→ EXERCISE BRIEF
Could you set down every record below exactly as it appears?

→ THE DATA
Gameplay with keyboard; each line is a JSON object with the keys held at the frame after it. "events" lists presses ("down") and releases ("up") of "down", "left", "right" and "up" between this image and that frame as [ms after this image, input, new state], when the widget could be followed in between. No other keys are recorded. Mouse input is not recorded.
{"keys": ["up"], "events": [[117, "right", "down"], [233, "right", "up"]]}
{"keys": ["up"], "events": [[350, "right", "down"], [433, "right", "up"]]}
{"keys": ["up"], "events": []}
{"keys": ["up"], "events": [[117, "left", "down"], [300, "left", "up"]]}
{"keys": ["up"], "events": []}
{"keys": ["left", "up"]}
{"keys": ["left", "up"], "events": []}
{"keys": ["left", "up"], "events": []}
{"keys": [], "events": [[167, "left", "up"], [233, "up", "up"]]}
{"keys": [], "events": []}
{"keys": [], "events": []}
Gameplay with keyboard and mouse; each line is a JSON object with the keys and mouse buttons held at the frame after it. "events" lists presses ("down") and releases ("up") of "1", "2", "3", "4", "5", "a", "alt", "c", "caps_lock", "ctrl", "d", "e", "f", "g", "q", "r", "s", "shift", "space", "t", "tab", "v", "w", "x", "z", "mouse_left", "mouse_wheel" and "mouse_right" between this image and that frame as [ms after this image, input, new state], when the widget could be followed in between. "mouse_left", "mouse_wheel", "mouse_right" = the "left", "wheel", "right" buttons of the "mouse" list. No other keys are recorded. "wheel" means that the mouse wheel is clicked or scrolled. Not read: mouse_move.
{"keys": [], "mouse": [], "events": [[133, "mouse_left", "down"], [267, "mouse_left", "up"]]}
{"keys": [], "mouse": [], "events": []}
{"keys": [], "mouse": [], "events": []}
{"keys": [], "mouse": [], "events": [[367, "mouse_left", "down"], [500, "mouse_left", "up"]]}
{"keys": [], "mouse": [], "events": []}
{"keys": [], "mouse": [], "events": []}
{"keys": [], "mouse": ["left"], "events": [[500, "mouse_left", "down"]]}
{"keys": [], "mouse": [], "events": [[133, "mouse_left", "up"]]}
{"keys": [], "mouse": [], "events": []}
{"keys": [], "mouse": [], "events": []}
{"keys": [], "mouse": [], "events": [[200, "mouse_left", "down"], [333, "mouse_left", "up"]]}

→ REPLY
Gameplay with keyboard; each line is a JSON object with the keys held at the frame after it. "events" lists presses ("down") and releases ("up") of "down", "left", "right" and "up" between this image and that frame as [ms after this image, input, new state], when the widget could be followed in between. No other keys are recorded. Mouse input is not recorded.
{"keys": ["up"], "events": [[117, "right", "down"], [233, "right", "up"]]}
{"keys": ["up"], "events": [[350, "right", "down"], [433, "right", "up"]]}
{"keys": ["up"], "events": []}
{"keys": ["up"], "events": [[117, "left", "down"], [300, "left", "up"]]}
{"keys": ["up"], "events": []}
{"keys": ["left", "up"]}
{"keys": ["left", "up"], "events": []}
{"keys": ["left", "up"], "events": []}
{"keys": [], "events": [[167, "left", "up"], [233, "up", "up"]]}
{"keys": [], "events": []}
{"keys": [], "events": []}
Gameplay with keyboard and mouse; each line is a JSON object with the keys and mouse buttons held at the frame after it. "events" lists presses ("down") and releases ("up") of "1", "2", "3", "4", "5", "a", "alt", "c", "caps_lock", "ctrl", "d", "e", "f", "g", "q", "r", "s", "shift", "space", "t", "tab", "v", "w", "x", "z", "mouse_left", "mouse_wheel" and "mouse_right" between this image and that frame as [ms after this image, input, new state], when the widget could be followed in between. "mouse_left", "mouse_wheel", "mouse_right" = the "left", "wheel", "right" buttons of the "mouse" list. No other keys are recorded. "wheel" means that the mouse wheel is clicked or scrolled. Not read: mouse_move.
{"keys": [], "mouse": [], "events": [[133, "mouse_left", "down"], [267, "mouse_left", "up"]]}
{"keys": [], "mouse": [], "events": []}
{"keys": [], "mouse": [], "events": []}
{"keys": [], "mouse": [], "events": [[367, "mouse_left", "down"], [500, "mouse_left", "up"]]}
{"keys": [], "mouse": [], "events": []}
{"keys": [], "mouse": [], "events": []}
{"keys": [], "mouse": ["left"], "events": [[500, "mouse_left", "down"]]}
{"keys": [], "mouse": [], "events": [[133, "mouse_left", "up"]]}
{"keys": [], "mouse": [], "events": []}
{"keys": [], "mouse": [], "events": []}
{"keys": [], "mouse": [], "events": [[200, "mouse_left", "down"], [333, "mouse_left", "up"]]}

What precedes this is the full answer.